Last week, I had spotted a flow that split the upper headwall. Today, it looked absolutely delicious. There were some other lower flows that we could link together for a fun multi pitch.
The first pitch looked thin, but actually was solid and fat enough to take long screws. Anthony, on his first sticks of the year, led the nice 30 ft WI3 falls.
I eagerly followed as Anthony belayed from screws in a frozen pool of water. It felt so good to be back on real water ice! As much fun as glacial ice is, it just does not have the same beauty and variety as water ice.
The second pitch was easy little ice bumps and we simul soloed it.
I took the third and fourth pitches. The third pitch was short and easy, but the fourth was the awesome gully flow that splits the headwall!
The ice started at about 60 degrees before gradually mellowing out. I love gully flows like this where you are boxed in by rock on either side. The climbing becomes so rhythmic and fluid, much like scrambling up a slab.
Just as I reached the end of our 60 m rope, I reached a snow patch at the end of the low angle gully. I made a bucket seat and belayed Anthony up.
It was about noon, so we took a lunch break at a campsite that overlooks Baker and the Coleman Glacier. We had only left the car 4 hours ago, but we had already climbed 4 awesome pitches of ice on a warm, sunny day. Does Washington Ice get any better than this?
After our break, we walked around to the right before finding a walk off through the cliffs. Then we started looking for other flows to climb, and there were plenty!
Most of the ice flows are only 10-30 ft tall and relatively low angle. Thus, they get quickly buried in the winter by the legendary Baker snowfall. For us, these little WI2-3 “boulder problems” were great solo practice, almost like a little ice playground.
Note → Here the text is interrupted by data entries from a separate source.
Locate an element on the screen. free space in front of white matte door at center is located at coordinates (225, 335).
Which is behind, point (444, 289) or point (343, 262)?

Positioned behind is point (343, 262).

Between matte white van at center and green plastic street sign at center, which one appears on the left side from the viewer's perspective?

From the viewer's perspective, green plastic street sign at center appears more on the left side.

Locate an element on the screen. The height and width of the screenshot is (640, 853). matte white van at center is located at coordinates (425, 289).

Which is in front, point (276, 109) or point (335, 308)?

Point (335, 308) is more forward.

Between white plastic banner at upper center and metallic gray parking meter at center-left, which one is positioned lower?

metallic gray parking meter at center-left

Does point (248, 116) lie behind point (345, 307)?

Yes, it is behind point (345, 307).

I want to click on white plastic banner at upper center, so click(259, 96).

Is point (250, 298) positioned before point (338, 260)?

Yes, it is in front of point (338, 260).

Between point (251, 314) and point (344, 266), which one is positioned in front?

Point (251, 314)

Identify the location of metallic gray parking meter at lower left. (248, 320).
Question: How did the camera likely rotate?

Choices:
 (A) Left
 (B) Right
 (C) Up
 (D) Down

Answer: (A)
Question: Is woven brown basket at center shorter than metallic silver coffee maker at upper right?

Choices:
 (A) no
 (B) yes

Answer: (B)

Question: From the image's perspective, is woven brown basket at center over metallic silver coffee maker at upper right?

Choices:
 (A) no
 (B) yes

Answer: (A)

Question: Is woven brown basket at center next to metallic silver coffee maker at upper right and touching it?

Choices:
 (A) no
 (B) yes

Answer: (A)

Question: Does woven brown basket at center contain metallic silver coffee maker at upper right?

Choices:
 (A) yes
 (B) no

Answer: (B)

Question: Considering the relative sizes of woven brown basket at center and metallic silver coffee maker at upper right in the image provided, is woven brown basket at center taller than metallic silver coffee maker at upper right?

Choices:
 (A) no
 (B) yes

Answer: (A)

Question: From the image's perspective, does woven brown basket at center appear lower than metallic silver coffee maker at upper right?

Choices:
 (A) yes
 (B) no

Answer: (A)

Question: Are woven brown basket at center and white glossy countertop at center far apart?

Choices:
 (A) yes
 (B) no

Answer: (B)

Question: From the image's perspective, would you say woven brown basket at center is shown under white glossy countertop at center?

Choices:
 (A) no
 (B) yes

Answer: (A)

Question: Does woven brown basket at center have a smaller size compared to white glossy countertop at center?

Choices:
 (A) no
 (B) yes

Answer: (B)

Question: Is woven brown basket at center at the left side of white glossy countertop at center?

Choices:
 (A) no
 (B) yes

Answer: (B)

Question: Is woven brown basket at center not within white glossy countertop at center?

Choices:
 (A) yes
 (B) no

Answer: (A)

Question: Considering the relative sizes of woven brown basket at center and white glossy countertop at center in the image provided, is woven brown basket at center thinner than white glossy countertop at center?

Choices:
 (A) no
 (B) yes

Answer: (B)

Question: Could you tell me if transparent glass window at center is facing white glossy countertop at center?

We just rambled around, climbing whatever looked good. It was an fun change of pace from our normal turbo-charged adventures where we always have a next step or direction. Here, we just followed the ice. Swing, swing, step, step, kick, kick. Rinse and repeat.
Even though ice climbing might appear mundane or repetitive, it does not feel that way to us. The medium itself, the ice, is always changing. Over the day, we climbed brittle, dinner-plating water ice, mushroomed steps, chandeliered curtains, and soft hero ice. Every problem was a little different.
For our final climb, we found a vertical cleft in a drainage where some frozen falls were forming. The middle one looked solid. It was highly textured and mushroomed, making for possibly the most interesting climb of our entire day!
Ever since the massive late September snow dump, I have been struggling to find myself in the mountains. Too much snow to run ridges, not enough to ski. It seemed that nothing was “in” and everything was way harder that it should be. This was the first day in a long time where I felt perfectly in tune with the season and conditions. Easy, accessible, avalanche-free ice is a blessing in Washington, and I am so happy to have gotten some beautiful ice on just the first of November.
- Most of the climbs are WI2 to low WI3. There do exist a few steeper ones, but they are very short.
- All climbs are walkoffs. Top belays can generally be made in the frozen ponds above with screws.
- We needed no pro either than screws (and we didn’t even need the stubbies!).
- This is an incredible place for some ice soloing or a new ice leader.